■ **Requirement**:
Your output should be the complete listing, repeated exactly.

*** Records to process Section Begins ***

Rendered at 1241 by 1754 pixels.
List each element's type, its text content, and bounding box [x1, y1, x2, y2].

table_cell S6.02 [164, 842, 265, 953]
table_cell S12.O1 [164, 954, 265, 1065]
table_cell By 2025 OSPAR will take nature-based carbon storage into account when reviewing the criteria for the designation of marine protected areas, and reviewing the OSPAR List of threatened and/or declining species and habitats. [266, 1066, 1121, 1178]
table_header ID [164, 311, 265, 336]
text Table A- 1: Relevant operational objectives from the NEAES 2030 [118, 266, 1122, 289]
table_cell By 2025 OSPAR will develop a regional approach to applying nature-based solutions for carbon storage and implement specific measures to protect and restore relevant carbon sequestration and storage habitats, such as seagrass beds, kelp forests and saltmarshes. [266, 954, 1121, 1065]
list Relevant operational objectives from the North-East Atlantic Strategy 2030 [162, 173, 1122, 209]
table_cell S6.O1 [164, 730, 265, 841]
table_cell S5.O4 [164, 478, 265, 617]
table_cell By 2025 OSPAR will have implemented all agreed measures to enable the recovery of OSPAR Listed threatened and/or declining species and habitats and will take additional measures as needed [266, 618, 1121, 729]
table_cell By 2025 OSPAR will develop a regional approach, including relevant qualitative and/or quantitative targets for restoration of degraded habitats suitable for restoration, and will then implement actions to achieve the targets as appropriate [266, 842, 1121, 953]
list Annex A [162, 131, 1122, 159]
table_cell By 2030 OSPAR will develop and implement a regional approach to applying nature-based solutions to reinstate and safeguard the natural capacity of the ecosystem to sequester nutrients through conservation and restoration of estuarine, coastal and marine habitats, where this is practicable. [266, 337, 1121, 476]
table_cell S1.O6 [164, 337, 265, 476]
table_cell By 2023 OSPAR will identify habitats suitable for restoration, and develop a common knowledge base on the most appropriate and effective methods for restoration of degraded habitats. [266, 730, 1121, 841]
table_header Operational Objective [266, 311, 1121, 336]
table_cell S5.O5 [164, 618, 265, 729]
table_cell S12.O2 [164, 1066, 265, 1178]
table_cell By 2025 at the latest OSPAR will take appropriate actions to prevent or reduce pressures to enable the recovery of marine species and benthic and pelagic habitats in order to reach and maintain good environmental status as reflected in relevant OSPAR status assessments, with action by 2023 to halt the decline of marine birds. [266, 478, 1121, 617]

*** Records to process Section Ends ***

■ **Answer space**:
Rendered at 1241 by 1754 pixels.
List each element's type, its text content, and bounding box [x1, y1, x2, y2].

table_cell S6.02 [164, 842, 265, 953]
table_cell S12.O1 [164, 954, 265, 1065]
table_cell By 2025 OSPAR will take nature-based carbon storage into account when reviewing the criteria for the designation of marine protected areas, and reviewing the OSPAR List of threatened and/or declining species and habitats. [266, 1066, 1121, 1178]
table_header ID [164, 311, 265, 336]
text Table A- 1: Relevant operational objectives from the NEAES 2030 [118, 266, 1122, 289]
table_cell By 2025 OSPAR will develop a regional approach to applying nature-based solutions for carbon storage and implement specific measures to protect and restore relevant carbon sequestration and storage habitats, such as seagrass beds, kelp forests and saltmarshes. [266, 954, 1121, 1065]
list Relevant operational objectives from the North-East Atlantic Strategy 2030 [162, 173, 1122, 209]
table_cell S6.O1 [164, 730, 265, 841]
table_cell S5.O4 [164, 478, 265, 617]
table_cell By 2025 OSPAR will have implemented all agreed measures to enable the recovery of OSPAR Listed threatened and/or declining species and habitats and will take additional measures as needed [266, 618, 1121, 729]
table_cell By 2025 OSPAR will develop a regional approach, including relevant qualitative and/or quantitative targets for restoration of degraded habitats suitable for restoration, and will then implement actions to achieve the targets as appropriate [266, 842, 1121, 953]
list Annex A [162, 131, 1122, 159]
table_cell By 2030 OSPAR will develop and implement a regional approach to applying nature-based solutions to reinstate and safeguard the natural capacity of the ecosystem to sequester nutrients through conservation and restoration of estuarine, coastal and marine habitats, where this is practicable. [266, 337, 1121, 476]
table_cell S1.O6 [164, 337, 265, 476]
table_cell By 2023 OSPAR will identify habitats suitable for restoration, and develop a common knowledge base on the most appropriate and effective methods for restoration of degraded habitats. [266, 730, 1121, 841]
table_header Operational Objective [266, 311, 1121, 336]
table_cell S5.O5 [164, 618, 265, 729]
table_cell S12.O2 [164, 1066, 265, 1178]
table_cell By 2025 at the latest OSPAR will take appropriate actions to prevent or reduce pressures to enable the recovery of marine species and benthic and pelagic habitats in order to reach and maintain good environmental status as reflected in relevant OSPAR status assessments, with action by 2023 to halt the decline of marine birds. [266, 478, 1121, 617]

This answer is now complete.